**Work order:**
Using the data that follows, give the number of lines in which the word "specification" occurs. Write only the number.

**Supplied entries:**
=-=-=

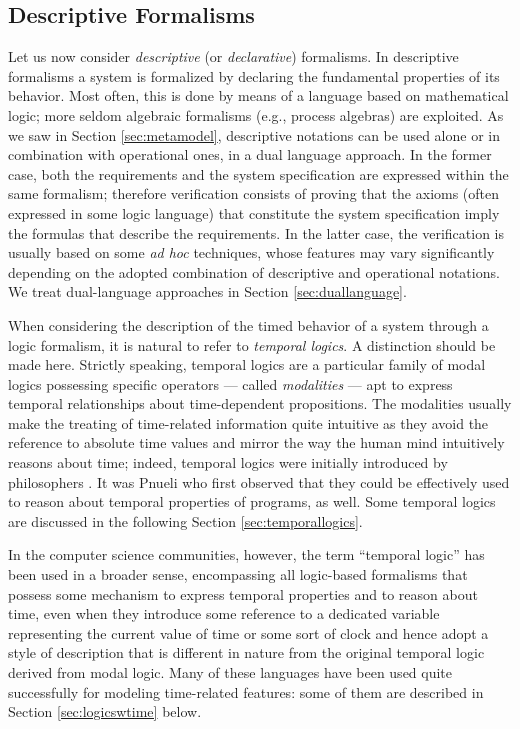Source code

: \subsection{Descriptive Formalisms} \label{sec:descriptive} Let us now
consider \emph{descriptive} (or \emph{declarative}) formalisms.  In
descriptive formalisms a system is formalized by declaring the
fundamental properties of its behavior. Most often, this is done by
means of a language based on mathematical logic; more seldom algebraic
formalisms (e.g., process algebras) are exploited. As we saw in
Section \ref{sec:metamodel}, descriptive notations can be used alone
or in combination with operational ones, in a dual language
approach. In the former case, both the requirements and the system
specification are expressed within the same formalism; therefore
verification consists of proving that the axioms (often expressed in
some logic language) that constitute the system specification imply
the formulas that describe the requirements. In the latter case, the
verification is usually based on some \emph{ad hoc} techniques, whose
features may vary significantly depending on the adopted combination
of descriptive and operational notations. We treat dual-language
approaches in Section \ref{sec:duallanguage}.

When considering the description of the timed behavior of a system 
through a logic formalism, it is natural to refer to \emph{temporal 
logics}. A distinction should be made here. Strictly speaking, 
temporal logics are a particular family of modal logics \cite{Kri63,RU71} 
possessing specific operators --- called \emph{modalities} --- apt 
to express temporal relationships about time-dependent propositions. 
The modalities usually make the treating of time-related information 
quite intuitive as they avoid the  reference to absolute 
time values and mirror the way the human mind intuitively reasons 
about time; indeed, temporal logics were initially introduced 
by philosophers \cite{Kam68}. It was Pnueli who first observed \cite{Pnu77} 
that they could be effectively used to reason about temporal 
properties of programs, as well. Some temporal logics are discussed 
in the following Section \ref{sec:temporallogics}.

In the computer science communities, however, the term ``temporal 
logic'' has been used in a broader sense, encompassing all logic-based 
formalisms that possess some mechanism to express temporal properties 
and to reason about time, even when they introduce some  
reference to a dedicated variable representing the current value 
of time or some sort of clock and hence adopt a style of description 
that is different in nature from the original temporal logic 
derived from modal logic. Many of these languages have been used 
quite successfully for modeling time-related features: some of 
them are described in Section \ref{sec:logicswtime} below.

=-=-=

**Solution to this task:**
2